How Wind Energy in Los Angeles Helps the Environment

In 2006, the Los Angeles Department of Water and Power in an alliance with General Electric, went forward with a 120 megawatt wind farm, named the Pine Tree Wind Project. It is hoped that it will one day satisfy 20 percent of the utility's energy requirements.

Back in 2004, wind energy in the whole state of California produced more than 4,200 million kilowatt-hours of electricity, approximately 1.5 percent of all electricity generated. More than 90 percent of all of the state's wind generating apparatus is located in three regions: Altamont Pass, San Gorgonio and Tehachapi.
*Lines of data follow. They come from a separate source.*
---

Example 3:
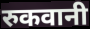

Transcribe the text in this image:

रुकवानी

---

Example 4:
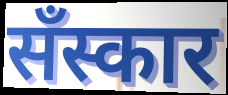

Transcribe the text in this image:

सँस्कार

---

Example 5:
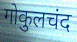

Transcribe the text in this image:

गोकुलचंदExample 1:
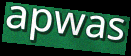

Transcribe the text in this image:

apwas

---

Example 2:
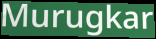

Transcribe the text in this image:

Murugkar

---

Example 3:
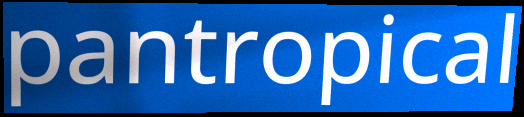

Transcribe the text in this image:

pantropical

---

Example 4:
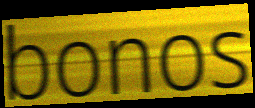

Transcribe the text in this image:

bonos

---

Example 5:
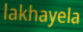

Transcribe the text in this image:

lakhayela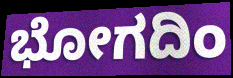
ಭೋಗದಿಂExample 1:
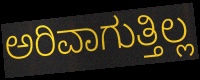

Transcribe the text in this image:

ಅರಿವಾಗುತ್ತಿಲ್ಲ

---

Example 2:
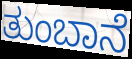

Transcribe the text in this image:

ತುಂಬಾನೆ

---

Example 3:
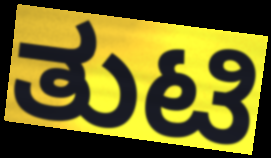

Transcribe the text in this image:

ತುಟಿ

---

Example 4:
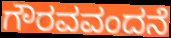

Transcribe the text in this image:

ಗೌರವವಂದನೆ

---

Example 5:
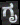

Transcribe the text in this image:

ಗೃ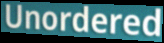
Unordered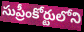
సుప్రీంకోర్టులోని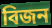
বিজনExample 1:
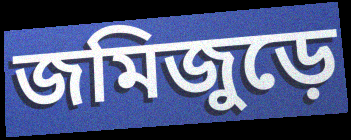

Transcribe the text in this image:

জমিজুড়ে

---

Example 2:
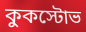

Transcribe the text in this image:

কুকস্টোভ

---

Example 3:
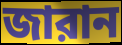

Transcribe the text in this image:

জারান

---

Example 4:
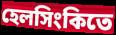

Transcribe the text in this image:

হেলসিংকিতে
Wind power plants are comprised of turbines that take advantage of the energy in wind motion to make mechanical energy, which is then converted into electrical energy. Wind turbines can be placed near farms, homes and businesses in breezy locations, such as along the Los Angeles coast. Turbines are deployable in areas where it isn't cost-efficient to place power lines.

The parts of a wind farm include turbines, which feed through an underground power conduit and a connection from the farm to the closest power grid. Wind power is more accessible in certain seasons because the climate affects wind speed. In Los Angeles, speeds are highest in the scorching summer period. An estimated three-quarters of all yearly wind energy is generated during the spring and summer.
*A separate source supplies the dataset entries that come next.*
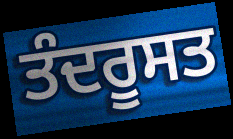
ਤੰਦਰੂਸਤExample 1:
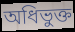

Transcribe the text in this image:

অধিভুক্ত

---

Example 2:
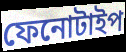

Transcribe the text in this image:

ফেনোটাইপ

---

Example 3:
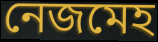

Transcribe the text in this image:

নেজমেহ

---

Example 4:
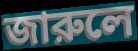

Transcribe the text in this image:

জারুলে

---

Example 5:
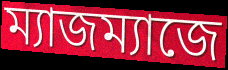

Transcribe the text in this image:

ম্যাজম্যাজে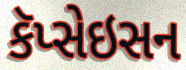
કૅપ્સેઇસન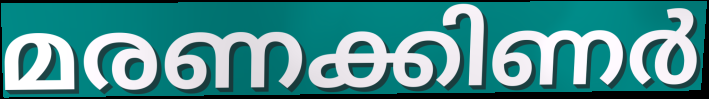
മരണക്കിണർ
Though power created by older wind turbines is not as cost effective as some other forms of energy generation, new generation wind turbine designs should be able to compete with power costs from nuclear and coal plants.

Some advantages in utilizing wind energy include: replacement of polluting conventional power plants; no pollution in the air, soil or water; it is completely renewable; the installment is relatively swift; and energy production not swayed by gas and oil price increases.

However, there are some issues with wind power, such as: the required use of extensive tracts of land, albeit the fact that simultaneous land uses are available for such tasks as agriculture and cattle grazing. Other potential concerns are that it can cause erosion in desert areas, and disrupt wildlife habitats.